◆ Quoted passage ◆
-*-
Issue 6 and 7: Unconscionability/Against Public Policy
[41] Given the result of my analysis with respect to the applicability of clause 25, it is not necessary to decide these issues.
Issue 8: Duty to mitigate
[42] Bell argues that the deputy judge erred in failing to consider the respondent’s obligation to mitigate and in failing to reduce his damages, accordingly. It would appear from Bell’s factum that the appellant is referring to Mr. O’Neill’s failure to call the “Bell retention department”, (although he was advised to do so during a conversation he had from New Zealand with Bell after he discovered that his Blackberry would not receive emails), his failure to call the store in Sault Ste. Marie from which he purchased the device, and his failure to purchase another mobile device from a third party service provider in New Zealand.
-*-
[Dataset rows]
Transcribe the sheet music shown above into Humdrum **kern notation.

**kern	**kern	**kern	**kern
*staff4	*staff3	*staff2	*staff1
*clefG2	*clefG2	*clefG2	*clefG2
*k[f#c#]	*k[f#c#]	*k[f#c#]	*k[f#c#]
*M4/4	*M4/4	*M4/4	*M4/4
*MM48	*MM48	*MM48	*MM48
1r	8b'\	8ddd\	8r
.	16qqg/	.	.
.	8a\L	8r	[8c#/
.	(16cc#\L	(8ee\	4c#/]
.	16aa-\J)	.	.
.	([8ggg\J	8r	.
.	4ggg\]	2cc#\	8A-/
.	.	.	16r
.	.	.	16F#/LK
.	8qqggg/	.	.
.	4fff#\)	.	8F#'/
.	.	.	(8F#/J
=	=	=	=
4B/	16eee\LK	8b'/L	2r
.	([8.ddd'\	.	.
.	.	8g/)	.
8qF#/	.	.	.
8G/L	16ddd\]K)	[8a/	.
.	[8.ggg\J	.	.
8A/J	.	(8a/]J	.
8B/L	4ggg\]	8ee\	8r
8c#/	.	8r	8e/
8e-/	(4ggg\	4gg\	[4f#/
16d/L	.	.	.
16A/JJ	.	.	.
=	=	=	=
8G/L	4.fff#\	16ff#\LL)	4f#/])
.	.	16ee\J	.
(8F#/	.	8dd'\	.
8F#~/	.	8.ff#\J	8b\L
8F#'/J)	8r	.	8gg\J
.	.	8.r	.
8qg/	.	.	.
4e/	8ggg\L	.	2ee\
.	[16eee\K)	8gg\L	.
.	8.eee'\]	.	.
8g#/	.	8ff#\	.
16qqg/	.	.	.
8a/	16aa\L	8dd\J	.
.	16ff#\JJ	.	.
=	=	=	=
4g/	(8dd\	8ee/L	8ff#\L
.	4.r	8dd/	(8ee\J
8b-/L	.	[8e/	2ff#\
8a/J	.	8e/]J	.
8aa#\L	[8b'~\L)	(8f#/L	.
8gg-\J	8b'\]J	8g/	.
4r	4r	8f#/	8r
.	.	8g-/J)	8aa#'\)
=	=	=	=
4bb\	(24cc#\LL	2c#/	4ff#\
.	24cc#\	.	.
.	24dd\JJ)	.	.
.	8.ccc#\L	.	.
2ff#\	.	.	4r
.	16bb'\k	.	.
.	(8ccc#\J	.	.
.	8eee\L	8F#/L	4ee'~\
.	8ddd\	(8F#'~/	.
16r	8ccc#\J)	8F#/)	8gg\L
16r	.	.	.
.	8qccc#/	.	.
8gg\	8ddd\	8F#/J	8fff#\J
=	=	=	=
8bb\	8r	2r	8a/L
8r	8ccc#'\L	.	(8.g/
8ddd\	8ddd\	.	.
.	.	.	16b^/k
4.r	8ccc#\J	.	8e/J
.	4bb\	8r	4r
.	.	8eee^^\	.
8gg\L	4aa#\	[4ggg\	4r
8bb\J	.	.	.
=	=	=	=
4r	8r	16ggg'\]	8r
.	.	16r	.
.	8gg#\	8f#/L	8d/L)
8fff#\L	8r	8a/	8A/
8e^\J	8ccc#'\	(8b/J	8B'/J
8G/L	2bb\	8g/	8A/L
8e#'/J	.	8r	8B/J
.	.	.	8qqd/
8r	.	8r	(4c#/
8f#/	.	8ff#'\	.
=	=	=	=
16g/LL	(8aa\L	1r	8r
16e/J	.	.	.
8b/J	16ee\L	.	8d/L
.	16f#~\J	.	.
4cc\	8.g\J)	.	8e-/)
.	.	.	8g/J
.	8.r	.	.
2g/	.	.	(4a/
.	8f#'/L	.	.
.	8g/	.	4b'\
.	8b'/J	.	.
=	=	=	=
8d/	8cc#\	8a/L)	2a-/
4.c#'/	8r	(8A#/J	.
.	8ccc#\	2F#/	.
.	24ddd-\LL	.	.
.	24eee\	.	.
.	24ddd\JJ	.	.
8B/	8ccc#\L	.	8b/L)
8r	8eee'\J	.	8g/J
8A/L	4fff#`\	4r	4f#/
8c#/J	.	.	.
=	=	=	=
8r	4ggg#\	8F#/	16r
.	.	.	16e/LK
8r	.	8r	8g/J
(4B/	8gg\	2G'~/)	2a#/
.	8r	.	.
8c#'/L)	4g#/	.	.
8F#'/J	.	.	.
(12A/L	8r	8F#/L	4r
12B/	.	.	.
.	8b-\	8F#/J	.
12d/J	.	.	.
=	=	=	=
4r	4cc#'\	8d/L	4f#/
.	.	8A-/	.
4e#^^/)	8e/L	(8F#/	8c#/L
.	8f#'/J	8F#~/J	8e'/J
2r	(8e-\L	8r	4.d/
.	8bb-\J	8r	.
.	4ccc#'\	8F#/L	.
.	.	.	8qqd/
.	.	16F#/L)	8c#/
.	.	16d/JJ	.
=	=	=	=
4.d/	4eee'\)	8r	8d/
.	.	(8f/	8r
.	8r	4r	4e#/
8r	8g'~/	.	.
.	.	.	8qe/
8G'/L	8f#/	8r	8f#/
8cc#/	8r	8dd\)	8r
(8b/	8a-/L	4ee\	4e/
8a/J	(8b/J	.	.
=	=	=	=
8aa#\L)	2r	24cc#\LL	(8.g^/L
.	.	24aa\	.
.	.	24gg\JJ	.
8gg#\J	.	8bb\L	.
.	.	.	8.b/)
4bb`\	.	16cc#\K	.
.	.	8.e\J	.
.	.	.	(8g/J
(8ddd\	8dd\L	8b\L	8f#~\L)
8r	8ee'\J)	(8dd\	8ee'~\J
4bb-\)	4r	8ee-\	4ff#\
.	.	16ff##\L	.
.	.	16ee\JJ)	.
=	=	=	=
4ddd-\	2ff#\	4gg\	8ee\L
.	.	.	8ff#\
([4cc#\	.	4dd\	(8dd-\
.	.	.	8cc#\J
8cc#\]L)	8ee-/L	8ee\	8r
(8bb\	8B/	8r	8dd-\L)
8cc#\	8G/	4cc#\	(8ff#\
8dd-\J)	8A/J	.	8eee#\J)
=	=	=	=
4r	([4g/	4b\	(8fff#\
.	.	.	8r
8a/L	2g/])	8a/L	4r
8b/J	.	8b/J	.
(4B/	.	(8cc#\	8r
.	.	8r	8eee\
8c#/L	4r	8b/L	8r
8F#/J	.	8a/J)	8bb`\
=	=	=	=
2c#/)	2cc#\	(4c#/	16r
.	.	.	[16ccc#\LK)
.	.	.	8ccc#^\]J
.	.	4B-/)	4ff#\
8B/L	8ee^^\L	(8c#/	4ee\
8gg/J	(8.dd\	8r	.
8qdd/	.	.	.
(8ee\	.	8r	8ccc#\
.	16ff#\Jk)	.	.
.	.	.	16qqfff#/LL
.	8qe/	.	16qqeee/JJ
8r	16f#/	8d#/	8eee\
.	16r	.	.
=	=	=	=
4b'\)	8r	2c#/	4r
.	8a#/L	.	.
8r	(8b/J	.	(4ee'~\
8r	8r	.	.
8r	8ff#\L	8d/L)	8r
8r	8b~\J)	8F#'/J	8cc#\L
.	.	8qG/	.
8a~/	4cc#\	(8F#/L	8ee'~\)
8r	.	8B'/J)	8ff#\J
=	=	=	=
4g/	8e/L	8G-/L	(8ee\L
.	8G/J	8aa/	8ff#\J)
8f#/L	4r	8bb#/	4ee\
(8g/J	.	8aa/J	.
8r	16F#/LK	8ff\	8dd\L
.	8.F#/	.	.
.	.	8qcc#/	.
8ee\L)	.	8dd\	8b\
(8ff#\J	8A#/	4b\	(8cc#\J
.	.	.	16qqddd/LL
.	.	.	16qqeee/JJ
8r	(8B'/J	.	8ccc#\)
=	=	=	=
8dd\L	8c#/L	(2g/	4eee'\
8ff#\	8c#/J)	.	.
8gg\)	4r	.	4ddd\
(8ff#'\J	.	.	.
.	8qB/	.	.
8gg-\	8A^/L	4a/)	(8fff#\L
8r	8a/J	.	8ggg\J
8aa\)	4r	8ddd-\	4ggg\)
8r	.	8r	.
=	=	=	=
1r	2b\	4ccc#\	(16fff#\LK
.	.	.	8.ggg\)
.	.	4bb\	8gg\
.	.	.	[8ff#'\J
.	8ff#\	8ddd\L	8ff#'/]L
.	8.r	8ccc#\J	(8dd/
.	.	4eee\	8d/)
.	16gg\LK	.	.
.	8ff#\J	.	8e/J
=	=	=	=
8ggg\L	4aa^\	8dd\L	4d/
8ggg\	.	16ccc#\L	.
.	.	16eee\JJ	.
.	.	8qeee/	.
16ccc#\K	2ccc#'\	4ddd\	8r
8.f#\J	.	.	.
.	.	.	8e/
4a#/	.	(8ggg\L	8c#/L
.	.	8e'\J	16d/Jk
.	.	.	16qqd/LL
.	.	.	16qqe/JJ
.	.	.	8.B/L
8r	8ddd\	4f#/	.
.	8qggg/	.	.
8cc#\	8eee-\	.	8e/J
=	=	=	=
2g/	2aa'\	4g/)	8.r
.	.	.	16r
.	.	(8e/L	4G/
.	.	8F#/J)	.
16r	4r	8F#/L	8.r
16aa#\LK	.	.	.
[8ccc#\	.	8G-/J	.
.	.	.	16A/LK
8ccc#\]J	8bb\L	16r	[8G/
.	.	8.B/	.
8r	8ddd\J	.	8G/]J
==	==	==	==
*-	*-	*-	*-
-*-
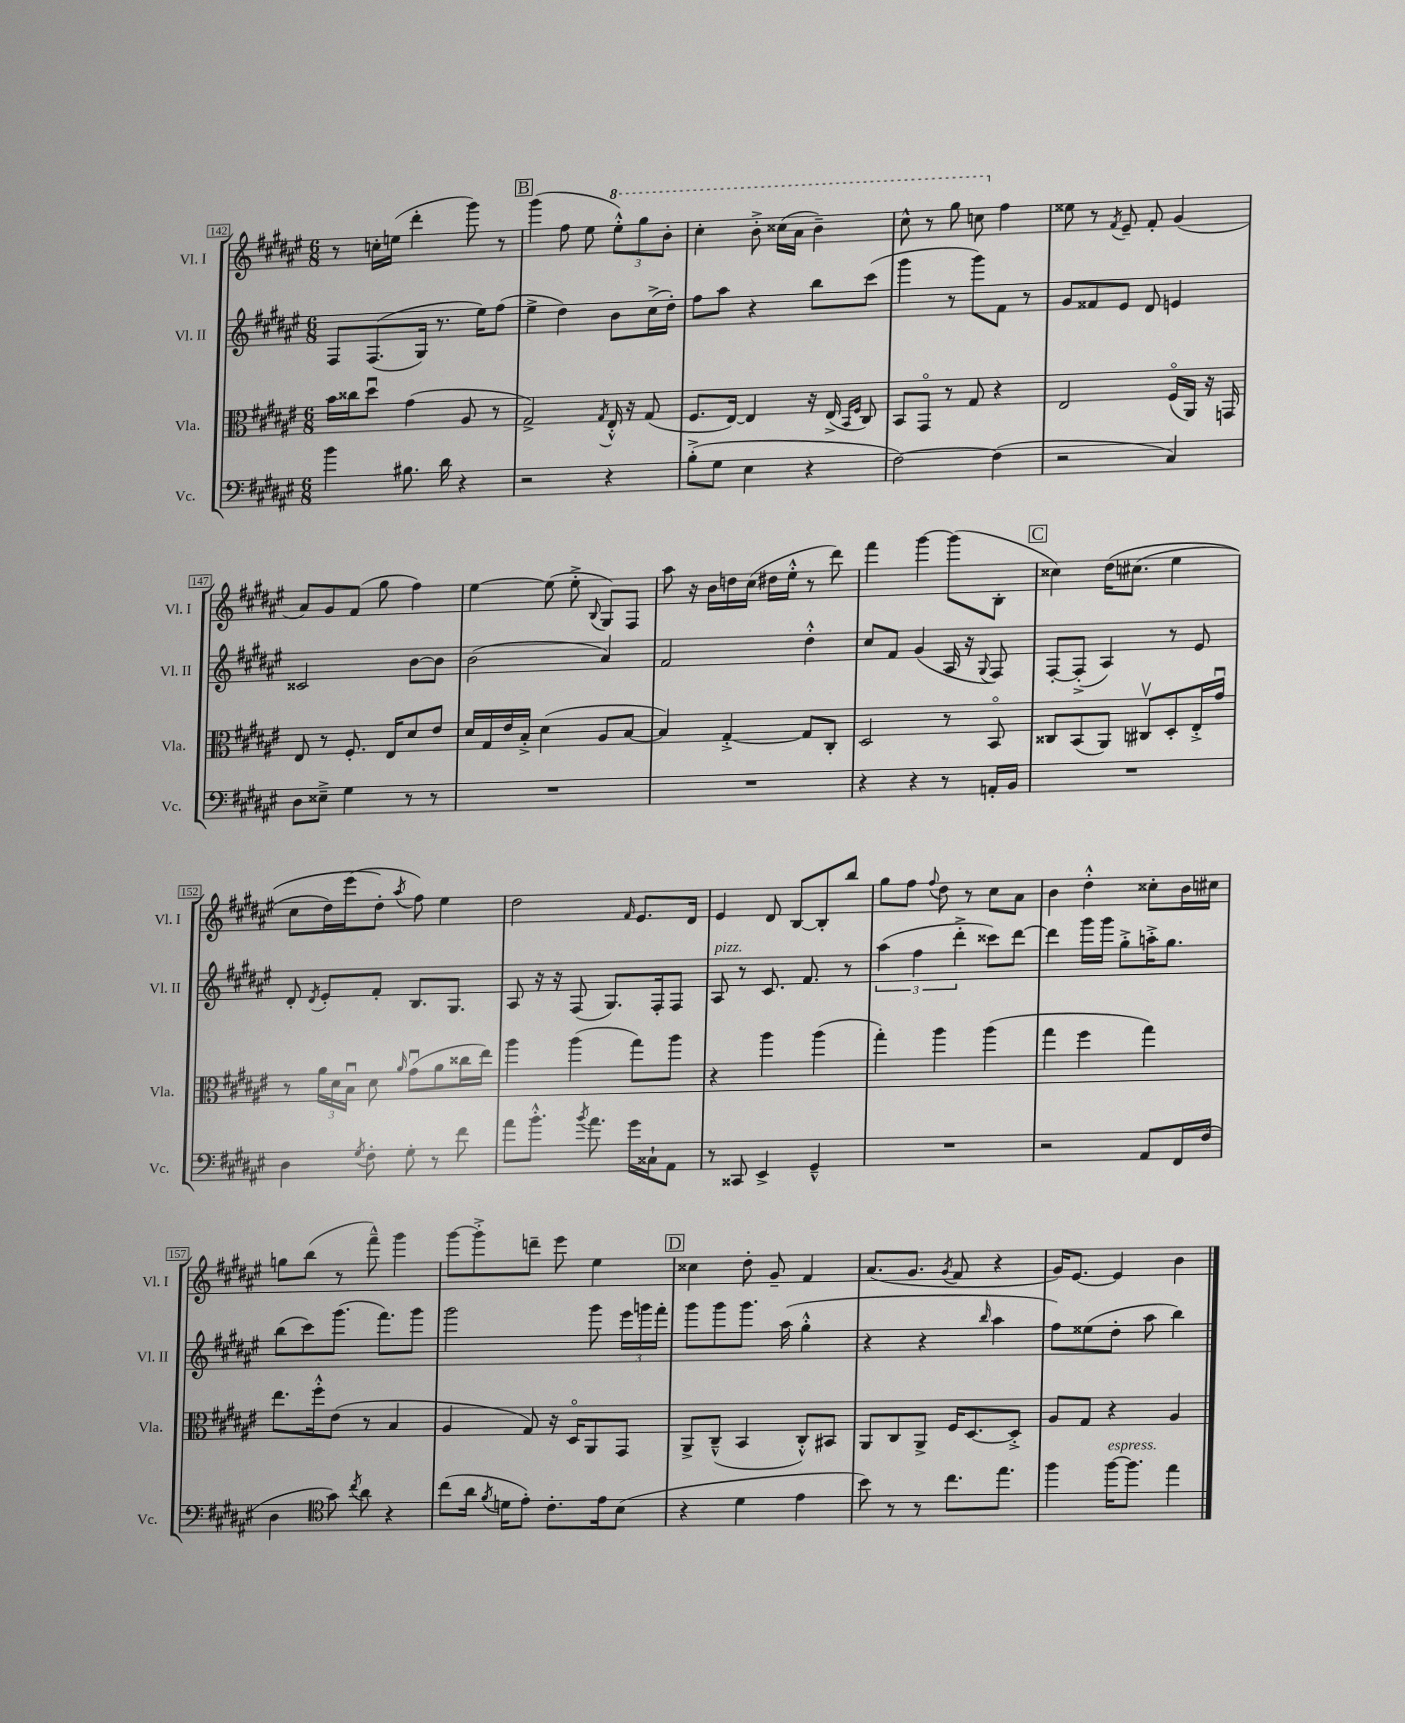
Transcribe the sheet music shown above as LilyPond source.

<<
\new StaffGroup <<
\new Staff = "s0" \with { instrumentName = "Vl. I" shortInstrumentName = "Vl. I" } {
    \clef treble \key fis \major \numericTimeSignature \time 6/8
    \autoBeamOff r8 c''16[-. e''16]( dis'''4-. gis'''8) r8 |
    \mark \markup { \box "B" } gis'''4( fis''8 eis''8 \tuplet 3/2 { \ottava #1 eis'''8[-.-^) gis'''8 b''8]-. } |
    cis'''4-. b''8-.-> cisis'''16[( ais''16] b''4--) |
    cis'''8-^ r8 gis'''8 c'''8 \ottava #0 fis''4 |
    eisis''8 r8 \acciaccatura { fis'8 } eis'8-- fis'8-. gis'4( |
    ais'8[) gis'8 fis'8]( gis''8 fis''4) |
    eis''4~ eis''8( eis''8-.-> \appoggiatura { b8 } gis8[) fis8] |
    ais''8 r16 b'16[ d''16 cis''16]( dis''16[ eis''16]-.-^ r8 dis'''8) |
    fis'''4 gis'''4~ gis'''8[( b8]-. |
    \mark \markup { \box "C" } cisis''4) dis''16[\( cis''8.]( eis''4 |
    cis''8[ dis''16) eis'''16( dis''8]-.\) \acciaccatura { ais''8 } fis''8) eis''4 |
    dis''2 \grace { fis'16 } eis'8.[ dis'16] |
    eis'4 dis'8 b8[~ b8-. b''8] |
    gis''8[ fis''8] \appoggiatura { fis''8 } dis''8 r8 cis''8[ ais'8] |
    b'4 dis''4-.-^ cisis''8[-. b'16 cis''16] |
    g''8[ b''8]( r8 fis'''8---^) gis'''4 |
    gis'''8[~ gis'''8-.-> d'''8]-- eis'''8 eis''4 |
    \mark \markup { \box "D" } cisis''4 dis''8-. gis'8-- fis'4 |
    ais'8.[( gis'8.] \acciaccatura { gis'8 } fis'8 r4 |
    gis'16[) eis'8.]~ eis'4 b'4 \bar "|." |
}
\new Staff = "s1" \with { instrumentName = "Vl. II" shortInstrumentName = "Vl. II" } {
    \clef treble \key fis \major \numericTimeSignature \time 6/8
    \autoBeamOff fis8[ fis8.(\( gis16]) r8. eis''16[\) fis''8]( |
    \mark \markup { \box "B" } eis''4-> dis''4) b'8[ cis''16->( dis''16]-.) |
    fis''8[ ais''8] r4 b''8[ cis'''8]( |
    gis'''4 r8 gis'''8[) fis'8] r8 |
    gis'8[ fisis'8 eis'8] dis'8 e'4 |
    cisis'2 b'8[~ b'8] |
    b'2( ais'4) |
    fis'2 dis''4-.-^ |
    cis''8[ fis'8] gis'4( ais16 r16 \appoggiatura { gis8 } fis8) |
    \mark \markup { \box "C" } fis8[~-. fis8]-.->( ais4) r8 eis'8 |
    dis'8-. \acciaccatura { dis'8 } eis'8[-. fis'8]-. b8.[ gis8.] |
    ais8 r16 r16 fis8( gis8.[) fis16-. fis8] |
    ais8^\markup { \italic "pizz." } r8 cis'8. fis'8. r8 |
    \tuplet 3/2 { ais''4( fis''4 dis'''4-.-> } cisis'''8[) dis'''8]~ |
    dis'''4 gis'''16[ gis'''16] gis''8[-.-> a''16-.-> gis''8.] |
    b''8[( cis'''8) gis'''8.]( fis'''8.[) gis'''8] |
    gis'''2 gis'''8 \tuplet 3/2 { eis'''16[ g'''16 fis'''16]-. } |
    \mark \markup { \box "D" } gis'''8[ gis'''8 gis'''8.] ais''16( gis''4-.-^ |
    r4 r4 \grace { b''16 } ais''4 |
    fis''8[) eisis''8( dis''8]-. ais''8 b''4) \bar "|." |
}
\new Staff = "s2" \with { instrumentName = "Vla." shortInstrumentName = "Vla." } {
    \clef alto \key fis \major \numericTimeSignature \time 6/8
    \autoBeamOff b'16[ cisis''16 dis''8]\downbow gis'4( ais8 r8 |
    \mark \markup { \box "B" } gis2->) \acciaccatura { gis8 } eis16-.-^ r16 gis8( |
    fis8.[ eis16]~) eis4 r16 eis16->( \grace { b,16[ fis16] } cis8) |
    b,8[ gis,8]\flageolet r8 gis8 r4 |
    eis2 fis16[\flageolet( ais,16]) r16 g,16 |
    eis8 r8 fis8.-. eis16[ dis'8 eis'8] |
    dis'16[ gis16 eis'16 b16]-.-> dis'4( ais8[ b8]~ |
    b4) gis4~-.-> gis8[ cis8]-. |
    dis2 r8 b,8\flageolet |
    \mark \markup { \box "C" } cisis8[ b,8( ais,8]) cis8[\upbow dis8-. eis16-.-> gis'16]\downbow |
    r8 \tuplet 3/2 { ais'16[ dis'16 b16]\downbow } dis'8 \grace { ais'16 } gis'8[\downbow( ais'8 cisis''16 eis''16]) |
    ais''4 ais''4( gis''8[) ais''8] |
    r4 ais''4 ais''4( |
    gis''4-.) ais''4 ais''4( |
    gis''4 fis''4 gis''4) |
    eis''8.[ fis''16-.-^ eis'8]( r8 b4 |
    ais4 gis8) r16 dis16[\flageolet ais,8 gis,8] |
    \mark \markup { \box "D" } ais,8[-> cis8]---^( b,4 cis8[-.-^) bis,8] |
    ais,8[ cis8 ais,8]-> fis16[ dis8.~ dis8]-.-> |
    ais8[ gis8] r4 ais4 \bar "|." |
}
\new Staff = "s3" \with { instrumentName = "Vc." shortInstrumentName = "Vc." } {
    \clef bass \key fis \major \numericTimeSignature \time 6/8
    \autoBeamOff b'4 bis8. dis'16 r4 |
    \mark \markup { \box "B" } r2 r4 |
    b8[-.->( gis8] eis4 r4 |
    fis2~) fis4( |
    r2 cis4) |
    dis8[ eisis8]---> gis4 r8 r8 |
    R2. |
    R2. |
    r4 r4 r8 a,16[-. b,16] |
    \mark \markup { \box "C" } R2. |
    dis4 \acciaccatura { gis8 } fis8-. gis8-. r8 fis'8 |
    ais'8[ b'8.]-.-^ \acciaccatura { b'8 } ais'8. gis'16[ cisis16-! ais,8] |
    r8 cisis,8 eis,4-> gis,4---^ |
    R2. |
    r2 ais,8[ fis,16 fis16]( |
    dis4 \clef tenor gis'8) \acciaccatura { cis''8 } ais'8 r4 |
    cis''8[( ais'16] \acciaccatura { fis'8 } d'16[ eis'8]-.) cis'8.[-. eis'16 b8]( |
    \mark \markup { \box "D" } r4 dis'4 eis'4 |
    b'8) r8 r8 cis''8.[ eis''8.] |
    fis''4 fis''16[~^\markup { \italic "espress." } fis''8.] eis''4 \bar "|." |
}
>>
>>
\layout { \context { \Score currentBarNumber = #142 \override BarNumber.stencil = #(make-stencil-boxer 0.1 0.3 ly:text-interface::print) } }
-*-
◆ Given request ◆
Copy the part of the court ruling above between "Issue 8: Duty" and "in New Zealand.", inclusive.

◆ Solution ◆
Issue 8: Duty to mitigate
[42] Bell argues that the deputy judge erred in failing to consider the respondent’s obligation to mitigate and in failing to reduce his damages, accordingly. It would appear from Bell’s factum that the appellant is referring to Mr. O’Neill’s failure to call the “Bell retention department”, (although he was advised to do so during a conversation he had from New Zealand with Bell after he discovered that his Blackberry would not receive emails), his failure to call the store in Sault Ste. Marie from which he purchased the device, and his failure to purchase another mobile device from a third party service provider in New Zealand.